Greg admits that some, perhaps many, Christian theologians have affirmed that God is also relational, something he strongly affirms. However, he says, they appeal to “unnecessary mysteries” and fall into contradiction: “God is immutable, but in some mysterious sense also is relational. God is timeless, but in some mysterious way also interactive. God is impassible, but in some mysterious manner, also suffers.” (109) He says that when we start thinking about God through Jesus, “the ‘mysteries’ of classical theism simply disappear.” (110)

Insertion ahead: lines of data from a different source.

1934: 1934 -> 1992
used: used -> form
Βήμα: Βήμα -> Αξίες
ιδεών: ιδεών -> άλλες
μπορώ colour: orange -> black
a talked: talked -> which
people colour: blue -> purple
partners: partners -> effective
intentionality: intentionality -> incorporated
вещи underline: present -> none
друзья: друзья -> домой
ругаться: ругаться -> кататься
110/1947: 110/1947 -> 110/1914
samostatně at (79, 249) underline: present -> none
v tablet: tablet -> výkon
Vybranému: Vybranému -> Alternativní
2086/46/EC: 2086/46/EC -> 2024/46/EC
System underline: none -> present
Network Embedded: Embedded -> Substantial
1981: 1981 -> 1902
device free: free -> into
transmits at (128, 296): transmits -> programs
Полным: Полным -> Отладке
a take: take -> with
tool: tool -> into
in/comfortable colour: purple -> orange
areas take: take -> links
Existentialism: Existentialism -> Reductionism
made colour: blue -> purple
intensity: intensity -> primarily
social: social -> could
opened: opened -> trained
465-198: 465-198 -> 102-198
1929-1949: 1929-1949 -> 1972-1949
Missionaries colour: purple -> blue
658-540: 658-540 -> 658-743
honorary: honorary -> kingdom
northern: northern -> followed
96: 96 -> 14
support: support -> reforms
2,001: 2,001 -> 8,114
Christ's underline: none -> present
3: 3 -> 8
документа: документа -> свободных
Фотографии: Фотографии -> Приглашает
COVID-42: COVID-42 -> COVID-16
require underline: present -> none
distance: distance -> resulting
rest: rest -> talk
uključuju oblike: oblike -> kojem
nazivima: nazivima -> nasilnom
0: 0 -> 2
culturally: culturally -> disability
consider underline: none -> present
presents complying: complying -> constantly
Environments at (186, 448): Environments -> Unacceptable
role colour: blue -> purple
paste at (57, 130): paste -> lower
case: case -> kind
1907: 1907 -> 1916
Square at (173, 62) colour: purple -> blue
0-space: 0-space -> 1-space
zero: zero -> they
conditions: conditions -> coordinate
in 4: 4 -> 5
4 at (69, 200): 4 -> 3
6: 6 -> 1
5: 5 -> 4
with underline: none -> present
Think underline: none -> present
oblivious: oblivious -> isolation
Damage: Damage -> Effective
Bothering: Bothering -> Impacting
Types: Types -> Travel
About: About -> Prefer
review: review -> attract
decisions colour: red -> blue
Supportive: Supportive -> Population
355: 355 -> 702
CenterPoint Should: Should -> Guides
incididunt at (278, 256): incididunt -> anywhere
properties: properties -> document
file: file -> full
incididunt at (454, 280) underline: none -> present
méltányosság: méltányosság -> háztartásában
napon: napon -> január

Greg has often said that these metaphysical attributes of God are unnecessary and even unbiblical “metaphysical compliments” people think they must pay to God. They all stem from the presupposition that he calls “the ontology of perfection”—that a perfect being cannot change in any way whatsoever and cannot have any potential at all. The God of the Bible, however, the God of Jesus Christ, suffers and changes—not in essence or wisdom but in experience. Love changes a person. To love another, outside of oneself, is to be open to some suffering. And, the cross signifies that God can suffer. Greg rejects the old notion of classical theism that Christ only suffered “in his human nature.”
The most beautiful and homiletical paragraph is this: “The cross reveals a deeper dimension to the problem of evil. The crucifixion shows us a God who makes evil his own problem. The God who reveals himself in Jesus does not stand aloof from the pain of the world; instead, he enters into the depths of our collective hell to liberate creation from it. If evil is a problem for us, how much more must it be for a God whose capacity for love is infinite and who therefore experiences the world’s collective pain?” (114)
I agree completely with Greg (and his co-author) in this chapter. When I first learned about “classical Christian theism,” that God cannot be affected by anything outside himself, I was appalled. I was by then thoroughly familiar with scripture and embedded in a form of Christian life that believed prayer can make a difference. I believed in a relational, interactive God, not a metaphysical God of Greek philosophers (and those influenced by them). I cam across something Anselm of Canterbury said to the effect that God cannot even feel compassion. I studied Process Theology and Hegel’s philosophy of religion and rejected them as also too philosophical to fit the God of the Bible and of Jesus Christ.
Greg and I had numerous conversation about this subject and I “hear” echoes of things we both said in those conversations in this chapter (and throughout the book). If I could, I would require all students of Christian theology to read this book and especially this chapter. We need to shed once and for all at least the most rigid forms of classical theism and return to the loving, relational God of the Bible and of Jesus.